TO DO: Put each line of the rows below into a JSON list of strings, one string per line. Omit the blank lines and the lines that stand for pictures.

EXTRACTED RECORDS:
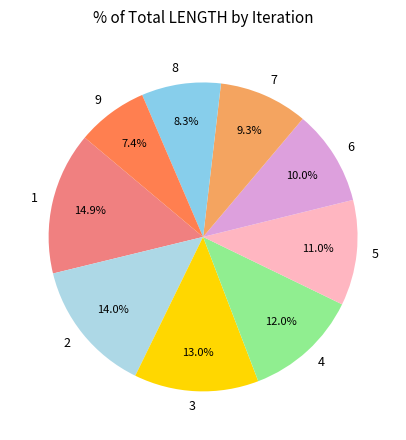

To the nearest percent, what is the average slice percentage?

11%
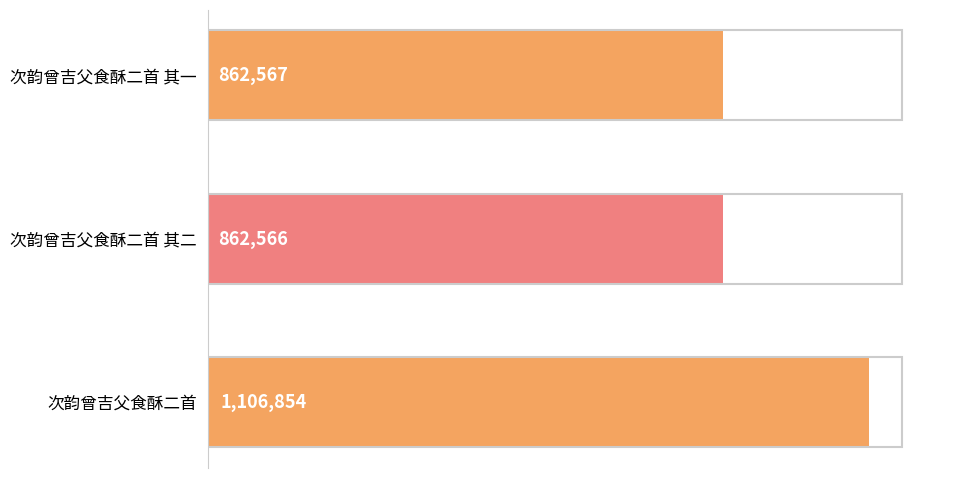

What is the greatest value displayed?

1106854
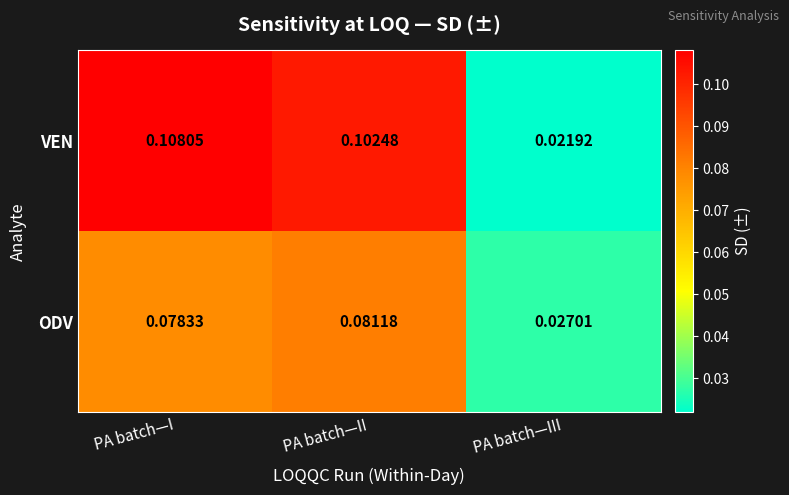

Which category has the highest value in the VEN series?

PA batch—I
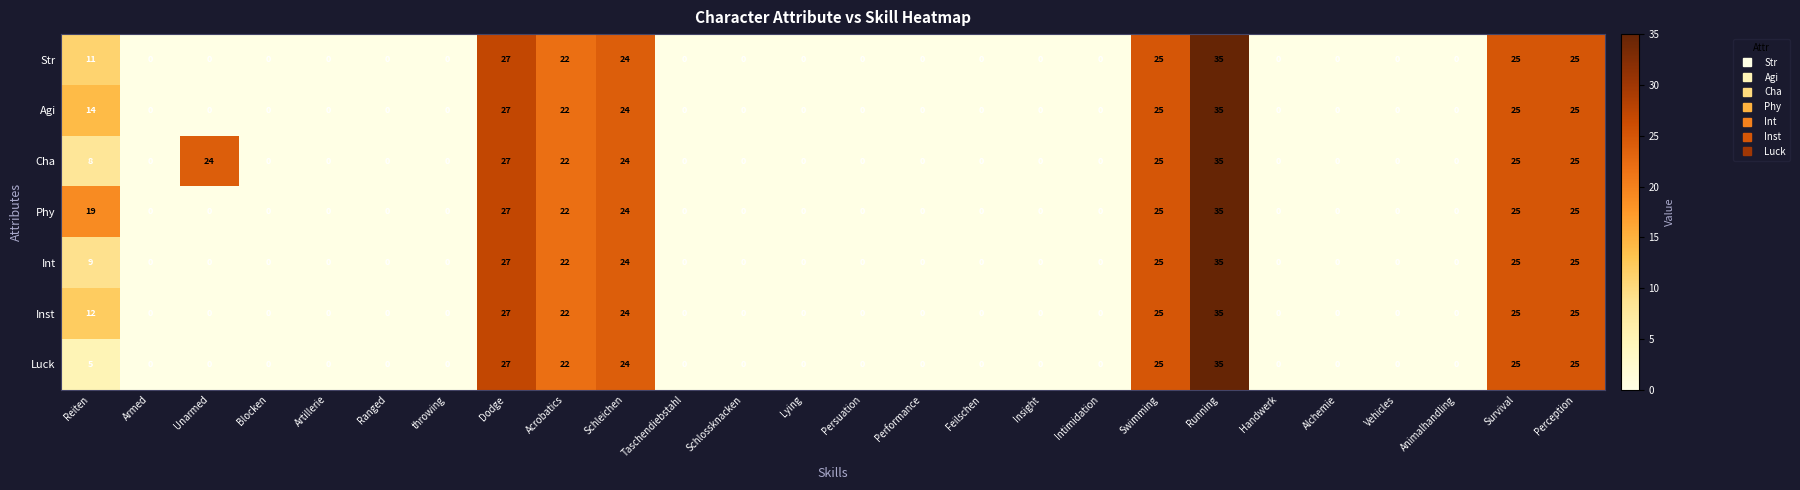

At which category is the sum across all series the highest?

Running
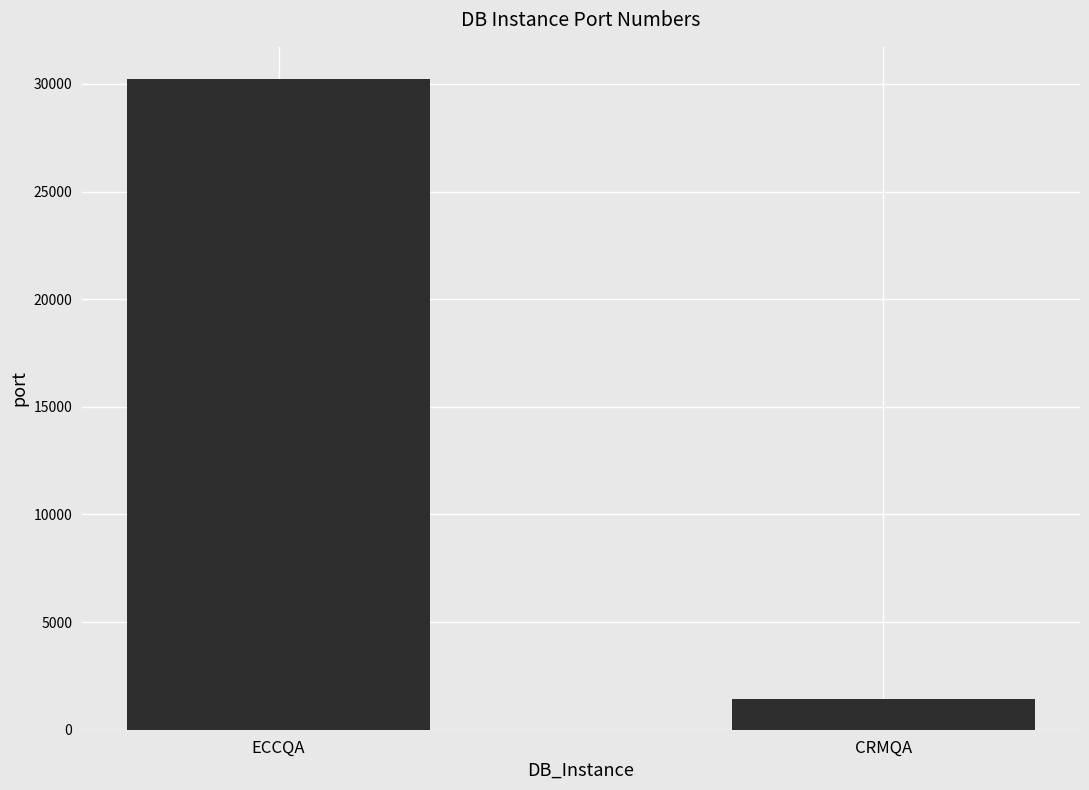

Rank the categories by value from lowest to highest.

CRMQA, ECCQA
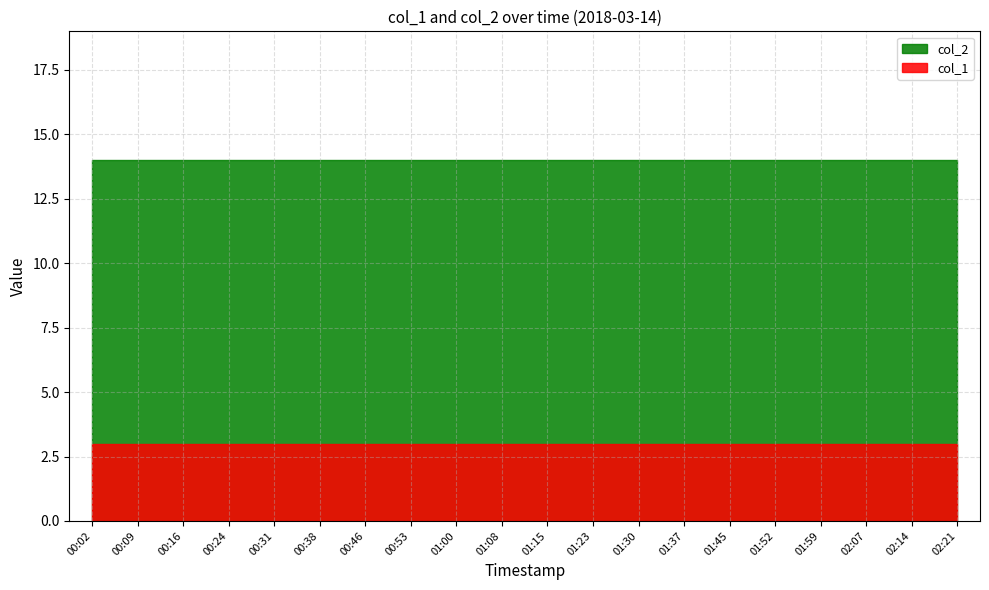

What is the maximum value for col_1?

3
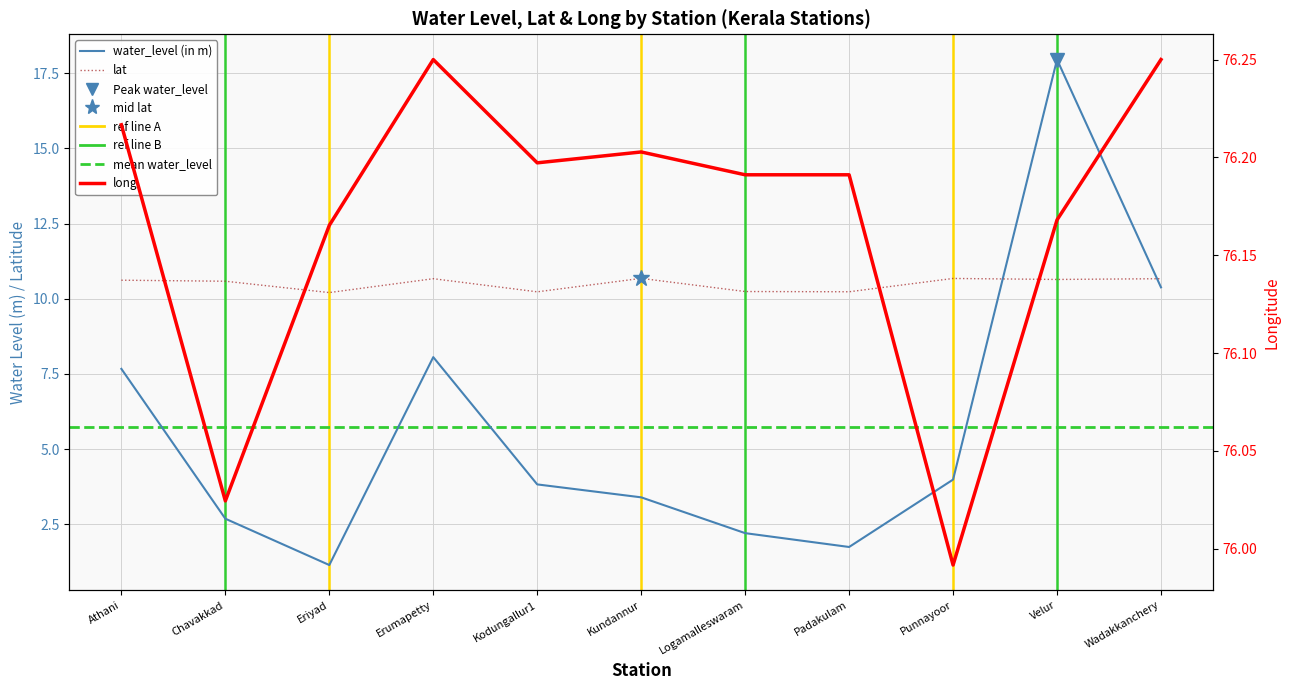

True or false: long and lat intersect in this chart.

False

RESPONSE BOX:
[
  "To the nearest percent, what is the average slice percentage?",
  "11%",
  "What is the greatest value displayed?",
  "1106854",
  "Which category has the highest value in the VEN series?",
  "PA batch—I",
  "At which category is the sum across all series the highest?",
  "Running",
  "Rank the categories by value from lowest to highest.",
  "CRMQA, ECCQA",
  "What is the maximum value for col_1?",
  "3",
  "True or false: long and lat intersect in this chart.",
  "False"
]